• [Zu lesender Text]:

Am Anfang war das Morsealphabet...
Mitte des 19. Jahrhunderts war die Übermittlung von Nachrichten mit Hilfe des Morsealphabets, das nur aus kurzen und langen Zeichen bestand, an die Verlegung von Kabeln gebunden. Die drahtlose Übertragung konnte seinerzeit nur mit Hilfe von Licht- oder Schallsignalen auf kurze Entfernungen realisiert werden und war außerdem stark wetterabhängig. Um 1865 sagte der geniale englische Physiker James Clerk Maxwell (1831-1879) voraus, dass es ähnlich wie das Licht auch längere Wellen geben müsse, die sich drahtlos ausbreiten und den Dunst der Atmosphäre durchdringen. Dieser Gedanke faszinierte Heinrich Hertz (1857-1894) von der Jugend an. Er war ein begabter Experimentator und hat als Professor in Karlsruhe dann in der zweiten Hälfte der 1880er Jahre die Existenz solcher Wellen unter großem persönlichen Einsatz nachgewiesen. Er wusste, dass elektrische Funken eine rätselhafte Fernwirkung ausüben. Dies ist auch heute durch deren Störwirkung auf den Rundfunkempfang allgemein bekannt.

Gespeicherte Datensätze:

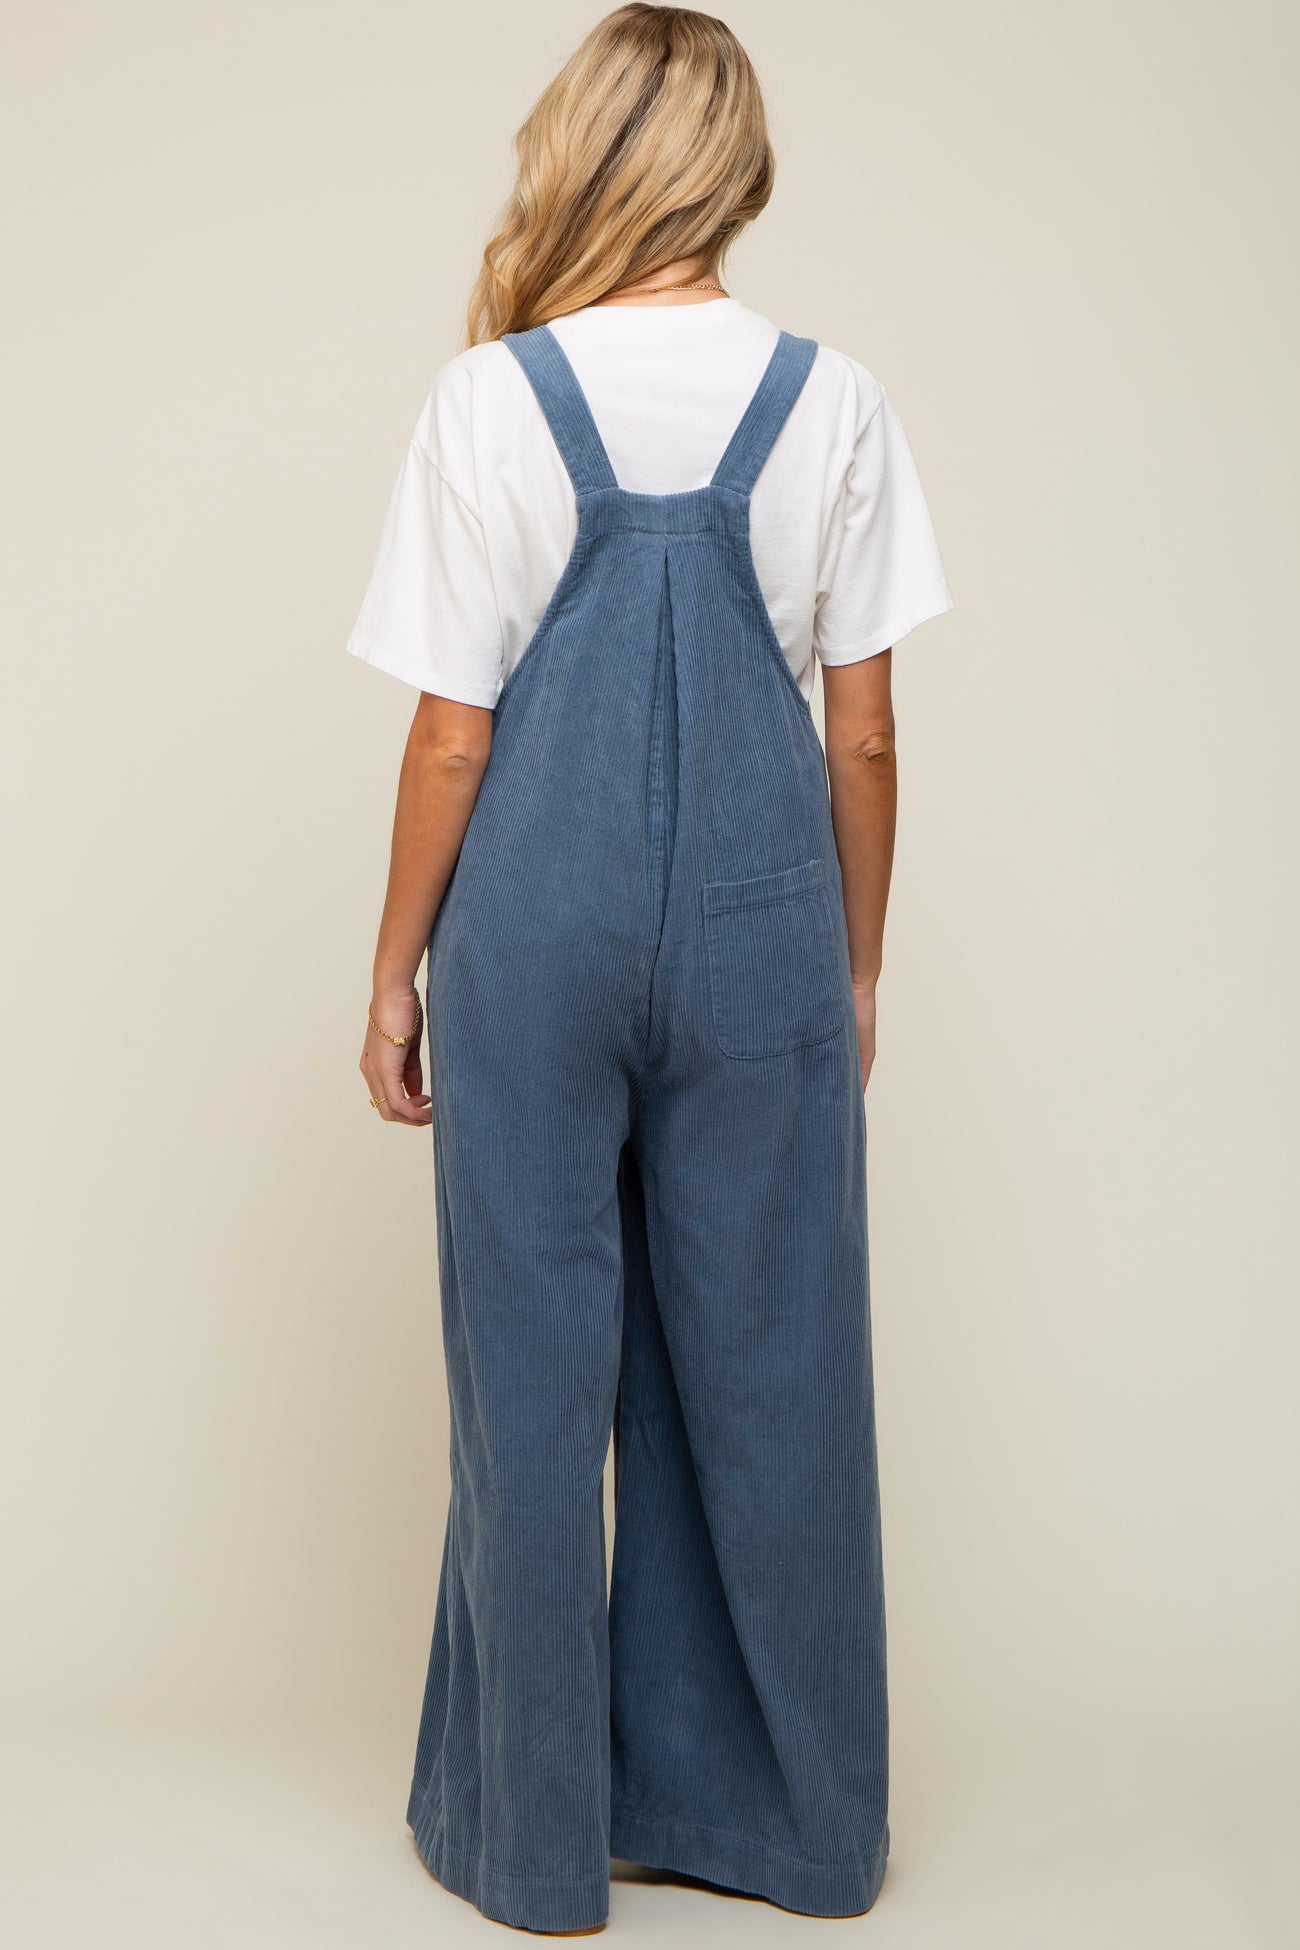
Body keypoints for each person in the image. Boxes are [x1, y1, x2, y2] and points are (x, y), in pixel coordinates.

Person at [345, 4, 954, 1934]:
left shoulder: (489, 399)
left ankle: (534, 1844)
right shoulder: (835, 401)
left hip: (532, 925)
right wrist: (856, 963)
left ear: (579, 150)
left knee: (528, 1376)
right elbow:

...

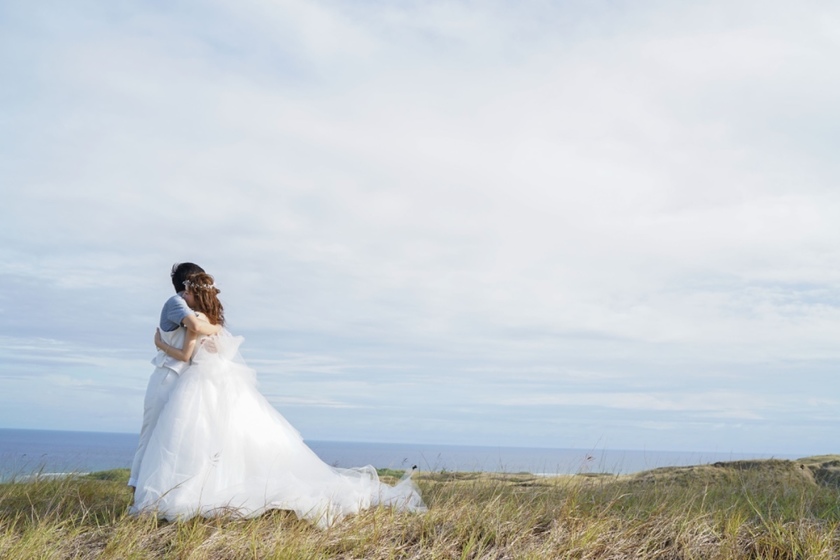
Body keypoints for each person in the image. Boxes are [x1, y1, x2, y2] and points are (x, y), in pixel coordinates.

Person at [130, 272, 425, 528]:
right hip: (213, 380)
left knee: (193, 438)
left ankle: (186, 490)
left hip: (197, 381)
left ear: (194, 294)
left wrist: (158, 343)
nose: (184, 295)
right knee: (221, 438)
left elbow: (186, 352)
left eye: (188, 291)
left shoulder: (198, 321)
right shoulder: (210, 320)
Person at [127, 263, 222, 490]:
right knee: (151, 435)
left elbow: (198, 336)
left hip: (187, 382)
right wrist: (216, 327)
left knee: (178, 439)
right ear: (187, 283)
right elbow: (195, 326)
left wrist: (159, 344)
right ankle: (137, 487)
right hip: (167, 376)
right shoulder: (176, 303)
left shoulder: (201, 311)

---

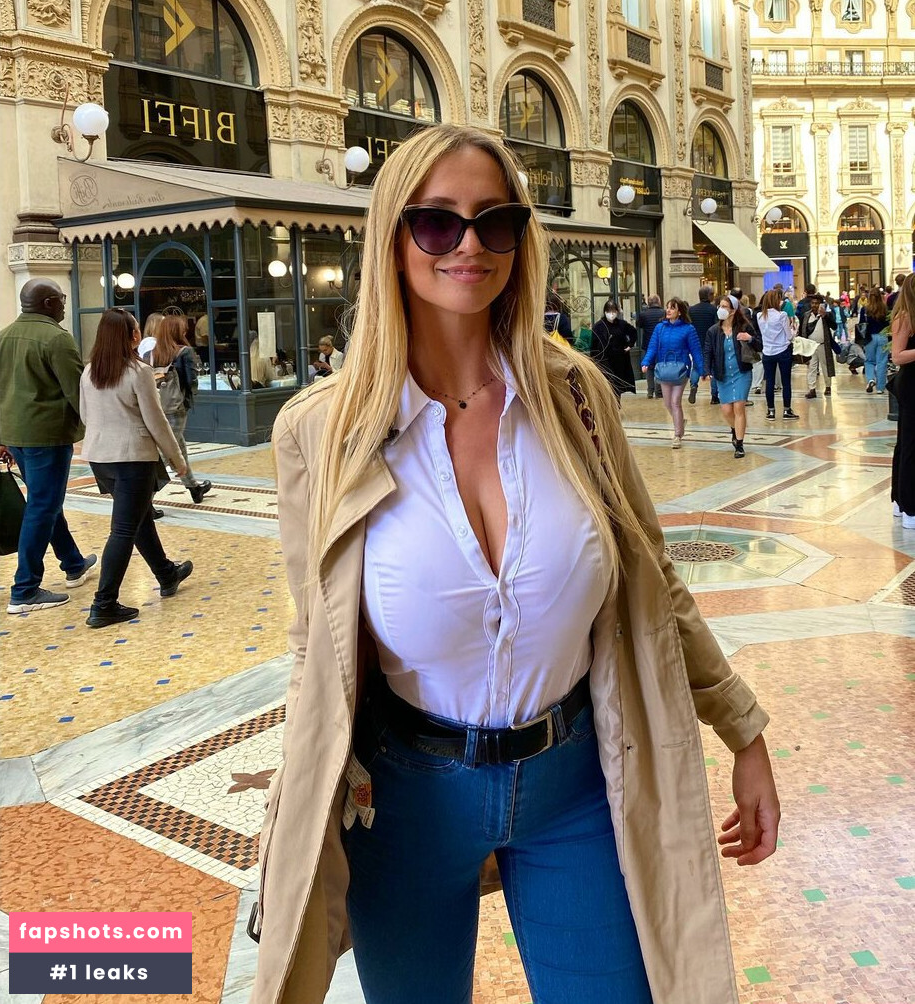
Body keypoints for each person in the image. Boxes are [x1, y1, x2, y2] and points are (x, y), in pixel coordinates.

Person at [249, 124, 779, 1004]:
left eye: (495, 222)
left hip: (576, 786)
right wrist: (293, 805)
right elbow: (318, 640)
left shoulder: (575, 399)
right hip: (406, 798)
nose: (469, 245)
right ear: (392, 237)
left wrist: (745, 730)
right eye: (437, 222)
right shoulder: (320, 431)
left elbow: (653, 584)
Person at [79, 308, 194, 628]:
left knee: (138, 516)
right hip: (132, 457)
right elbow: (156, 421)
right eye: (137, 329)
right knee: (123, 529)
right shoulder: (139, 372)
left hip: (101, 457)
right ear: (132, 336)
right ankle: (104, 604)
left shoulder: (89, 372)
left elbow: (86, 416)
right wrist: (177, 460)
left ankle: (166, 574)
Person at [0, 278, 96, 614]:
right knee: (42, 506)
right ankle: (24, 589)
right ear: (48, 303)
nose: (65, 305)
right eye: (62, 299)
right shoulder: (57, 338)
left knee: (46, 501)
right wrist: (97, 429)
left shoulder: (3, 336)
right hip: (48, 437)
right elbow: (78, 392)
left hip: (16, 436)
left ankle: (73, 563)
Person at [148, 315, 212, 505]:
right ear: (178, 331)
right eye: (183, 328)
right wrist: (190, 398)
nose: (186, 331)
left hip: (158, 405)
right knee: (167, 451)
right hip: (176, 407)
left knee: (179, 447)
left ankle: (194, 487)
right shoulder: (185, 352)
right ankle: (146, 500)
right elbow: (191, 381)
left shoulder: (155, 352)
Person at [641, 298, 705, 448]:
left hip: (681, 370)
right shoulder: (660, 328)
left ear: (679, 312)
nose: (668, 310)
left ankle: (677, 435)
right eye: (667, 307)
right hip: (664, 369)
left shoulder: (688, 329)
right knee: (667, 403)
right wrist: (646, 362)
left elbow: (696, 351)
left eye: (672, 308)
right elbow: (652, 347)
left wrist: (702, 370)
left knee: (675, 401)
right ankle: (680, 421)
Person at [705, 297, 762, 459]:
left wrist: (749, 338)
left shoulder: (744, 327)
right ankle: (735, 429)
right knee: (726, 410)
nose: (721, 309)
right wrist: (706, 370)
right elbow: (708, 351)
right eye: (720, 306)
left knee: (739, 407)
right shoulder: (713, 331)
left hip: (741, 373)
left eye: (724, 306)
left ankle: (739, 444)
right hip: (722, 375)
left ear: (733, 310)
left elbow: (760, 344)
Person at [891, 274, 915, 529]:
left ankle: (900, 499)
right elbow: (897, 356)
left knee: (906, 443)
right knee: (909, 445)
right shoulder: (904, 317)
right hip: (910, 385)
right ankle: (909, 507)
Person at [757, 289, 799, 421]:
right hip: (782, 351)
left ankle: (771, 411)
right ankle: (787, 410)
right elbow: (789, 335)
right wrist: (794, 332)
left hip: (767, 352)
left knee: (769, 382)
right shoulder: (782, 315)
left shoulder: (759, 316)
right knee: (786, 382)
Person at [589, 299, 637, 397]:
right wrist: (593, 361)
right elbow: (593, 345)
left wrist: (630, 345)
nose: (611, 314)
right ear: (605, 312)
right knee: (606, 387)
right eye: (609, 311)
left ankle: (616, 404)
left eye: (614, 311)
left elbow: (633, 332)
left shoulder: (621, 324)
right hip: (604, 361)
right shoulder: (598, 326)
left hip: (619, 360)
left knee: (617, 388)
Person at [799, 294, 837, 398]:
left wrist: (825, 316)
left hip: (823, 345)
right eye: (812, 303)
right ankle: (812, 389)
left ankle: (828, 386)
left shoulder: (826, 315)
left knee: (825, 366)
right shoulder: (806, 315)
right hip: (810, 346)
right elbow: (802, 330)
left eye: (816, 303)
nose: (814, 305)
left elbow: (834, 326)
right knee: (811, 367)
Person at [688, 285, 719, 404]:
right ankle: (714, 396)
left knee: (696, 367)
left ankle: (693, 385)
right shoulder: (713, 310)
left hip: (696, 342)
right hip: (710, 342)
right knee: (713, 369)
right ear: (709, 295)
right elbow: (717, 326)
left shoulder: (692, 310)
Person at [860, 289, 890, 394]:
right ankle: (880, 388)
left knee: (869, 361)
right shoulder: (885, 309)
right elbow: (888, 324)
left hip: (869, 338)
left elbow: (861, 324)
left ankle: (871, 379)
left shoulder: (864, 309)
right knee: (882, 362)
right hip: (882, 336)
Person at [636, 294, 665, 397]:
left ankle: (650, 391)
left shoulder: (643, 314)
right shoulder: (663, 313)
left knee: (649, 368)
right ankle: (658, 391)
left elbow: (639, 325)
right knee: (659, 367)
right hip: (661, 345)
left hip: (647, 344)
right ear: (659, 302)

• [Zu erledigen]:
**A.** Beantworte diese Fragen zum Text über die Anfänge des Funks:
(i) Woran war die Übermittlung von Nachrichten mit dem Morsealphabet Mitte des 19. Jahrhunderts gebunden?
(ii) Was sagte James Clerk Maxwell um 1865 voraus?
(iii) In welcher Stadt war Heinrich Hertz Professor, als er die Existenz solcher Wellen nachwies?
**B.** Setze den Text über die Anfänge des Funks nach seinem letzten Satz fort.

• [Lösungen]:
**A.**
(i) An die Verlegung von Kabeln.
(ii) Dass es ähnlich wie das Licht auch längere Wellen geben müsse, die sich drahtlos ausbreiten und den Dunst der Atmosphäre durchdringen.
(iii) In Karlsruhe.

**B.**
Eine Originalfotografie der Laborausrüstung von Heinrich Hertz, mit der er 1886 erstmals die drahtlose Ausbreitung elektromagnetischer Wellen nachweisen konnte. Repro: W. Mayer

Er verband deshalb eine solche Funkenentladungsstrecke mit Stäben, wir würden heue von Antennen sprechen. Diese Funken bewirkten dann in entfernten Empfangsstäben gleicher Abmessungen drahtlos Wirkungen, die Hertz als kleine Funken mit Hilfe eines Mikroskops sichtbar machte. Aus dieser Erzeugung und dem Empfang drahtloser Wellen leitete sich die Wortbildung „Funktechnik“ ab. Der so genannte Funkensender war bis in das erste Jahrzehnt des 20. Jahrhunderts gebräuchlich, weil es keine andere Möglichkeit zur Erzeugung solcher Wellen gab. Auf der Empfangsseite gab es Fortschritte. Zuerst wurde der so genannte Fritterempfänger verwendet, der 1891von dem Franzosen Edouard Branly (1894-1940) erfunden wurde. Ein mit Eisenspänen gefülltes Röhrchen ändert unter dem Einfluss auch schwacher Wellen seinen elektrischen Widerstand, so dass eine Klingel betätigt werden kann und den Empfang anzeigt. Der seltsame Effekt bleibt bis heute ungeklärt und war auch nicht besonders zuverlässig. Damalige Produzenten mussten ihrer Empfängerlieferung sicherheitshalber bis zu 25 solcher Empfangselemente mitgeben.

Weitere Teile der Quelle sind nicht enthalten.